** Opening Text block block **

Bitcoin Miners Emerge as Unlikely Power Brokers in AI Infrastructure Race, Says Bernstein

Bernstein remains bullish on Bitcoin mining firms like IREN, Riot, and CleanSpark, who are all riding the wave of AI compute demand.

By Decrypt Agent

2 min read

As Google and Blackstone move to establish a new AI cloud venture, an unexpected group of players stands to benefit: Bitcoin miners.

The Wall Street Journal reported late Monday that Google and Blackstone are planning to create a joint AI cloud company that would deploy Google's custom chip technology, with Blackstone committing $5 billion in equity and retaining a majority stake. The announcement sent analysts scrambling to identify who holds the real leverage in an AI buildout increasingly constrained not by capital or computing chips, but by electricity.

The answer, according to a research note published Tuesday by investment bank Bernstein, may be the sprawling network of Bitcoin mining companies that have quietly accumulated more than 27 gigawatts of planned power capacity across the United States.

** Closing Text block block **
** Opening Raw data block **

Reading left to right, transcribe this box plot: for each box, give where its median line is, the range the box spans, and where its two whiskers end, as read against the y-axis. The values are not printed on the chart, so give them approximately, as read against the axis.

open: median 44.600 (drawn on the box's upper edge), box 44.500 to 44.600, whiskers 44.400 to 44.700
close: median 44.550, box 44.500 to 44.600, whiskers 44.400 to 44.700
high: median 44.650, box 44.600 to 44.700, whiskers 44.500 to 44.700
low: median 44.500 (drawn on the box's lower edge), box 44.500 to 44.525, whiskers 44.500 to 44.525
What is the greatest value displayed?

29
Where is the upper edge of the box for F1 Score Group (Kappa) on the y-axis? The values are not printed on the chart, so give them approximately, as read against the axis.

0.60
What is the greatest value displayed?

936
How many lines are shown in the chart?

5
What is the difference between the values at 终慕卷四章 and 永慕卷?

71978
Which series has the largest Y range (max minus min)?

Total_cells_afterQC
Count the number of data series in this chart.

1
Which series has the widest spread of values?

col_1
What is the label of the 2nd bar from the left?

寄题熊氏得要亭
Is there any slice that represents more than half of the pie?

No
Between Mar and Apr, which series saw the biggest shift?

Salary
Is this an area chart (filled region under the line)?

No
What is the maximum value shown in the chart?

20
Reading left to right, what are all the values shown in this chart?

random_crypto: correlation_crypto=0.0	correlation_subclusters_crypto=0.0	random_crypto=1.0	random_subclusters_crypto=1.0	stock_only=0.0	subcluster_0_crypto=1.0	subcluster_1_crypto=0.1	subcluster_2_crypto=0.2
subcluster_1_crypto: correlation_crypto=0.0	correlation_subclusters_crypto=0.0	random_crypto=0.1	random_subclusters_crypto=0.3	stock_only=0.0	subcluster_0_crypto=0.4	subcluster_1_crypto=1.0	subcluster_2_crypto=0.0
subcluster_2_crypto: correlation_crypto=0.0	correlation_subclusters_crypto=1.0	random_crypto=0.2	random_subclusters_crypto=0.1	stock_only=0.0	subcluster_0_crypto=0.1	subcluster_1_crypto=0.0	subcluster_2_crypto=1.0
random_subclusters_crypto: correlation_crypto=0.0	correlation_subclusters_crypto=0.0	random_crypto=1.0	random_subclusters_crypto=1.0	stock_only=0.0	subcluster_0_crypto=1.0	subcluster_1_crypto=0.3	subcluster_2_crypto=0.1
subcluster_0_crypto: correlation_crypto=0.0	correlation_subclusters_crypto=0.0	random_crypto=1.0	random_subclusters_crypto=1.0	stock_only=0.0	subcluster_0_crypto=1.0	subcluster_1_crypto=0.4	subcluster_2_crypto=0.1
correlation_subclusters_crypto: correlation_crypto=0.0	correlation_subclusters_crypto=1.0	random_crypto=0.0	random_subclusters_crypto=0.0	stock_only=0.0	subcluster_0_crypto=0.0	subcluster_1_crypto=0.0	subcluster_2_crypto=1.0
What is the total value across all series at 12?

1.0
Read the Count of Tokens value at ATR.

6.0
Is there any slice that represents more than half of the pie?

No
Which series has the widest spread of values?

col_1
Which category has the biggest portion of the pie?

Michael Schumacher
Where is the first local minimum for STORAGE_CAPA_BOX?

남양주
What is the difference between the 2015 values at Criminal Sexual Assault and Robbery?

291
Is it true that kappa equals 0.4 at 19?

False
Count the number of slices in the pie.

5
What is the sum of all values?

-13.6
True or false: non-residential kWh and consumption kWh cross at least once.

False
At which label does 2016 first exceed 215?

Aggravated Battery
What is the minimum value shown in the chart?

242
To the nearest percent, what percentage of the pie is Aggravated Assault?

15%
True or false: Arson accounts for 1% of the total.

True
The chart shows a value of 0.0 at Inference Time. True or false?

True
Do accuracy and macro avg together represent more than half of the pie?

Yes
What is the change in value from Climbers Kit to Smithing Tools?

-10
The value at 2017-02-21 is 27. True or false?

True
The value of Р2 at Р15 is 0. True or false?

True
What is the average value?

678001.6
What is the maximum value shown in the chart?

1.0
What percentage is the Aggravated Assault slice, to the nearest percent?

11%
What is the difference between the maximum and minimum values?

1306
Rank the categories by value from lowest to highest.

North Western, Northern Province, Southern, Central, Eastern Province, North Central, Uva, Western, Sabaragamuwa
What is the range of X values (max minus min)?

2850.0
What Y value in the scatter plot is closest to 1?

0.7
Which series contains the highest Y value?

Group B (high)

** Closing Raw data block **

(Work to complete):
a: Name the Bitcoin mining firms that the article on Bitcoin miners and AI infrastructure says Bernstein is bullish on.
b: Carry on the article about Bitcoin miners and AI infrastructure from the point where it stops.
The items are not used for this work.

(Results for each task):
a: IREN, Riot, CleanSpark

b:
That figure has become something of a golden ticket in Silicon Valley's race to build the next generation of AI data centers. Securing a single gigawatt of grid-connected power can take more than four years in most states—a bottleneck that has forced hyperscalers and emerging cloud operators alike to look beyond traditional data center developers.

Bitcoin miners have responded by aggressively repositioning themselves as AI infrastructure providers. The industry has announced more than $90 billion in AI-related contracts covering 3.7 gigawatts of capacity, according to Bernstein's analysis, with roughly one-third of those deals struck directly with major hyperscalers and the rest with so-called neoclouds—the independent AI computing providers that companies like Google and Blackstone are now seeking to either partner with or replicate.

Among the most prominent examples is IREN, which recently struck a deal with Nvidia valued at $3.4 billion, including a $2.1 billion equity commitment from the chipmaker tied to GPU deployment. Riot Platforms separately secured an AI colocation agreement with AMD. Core Scientific and HUT 8 have deals of their own with major cloud customers.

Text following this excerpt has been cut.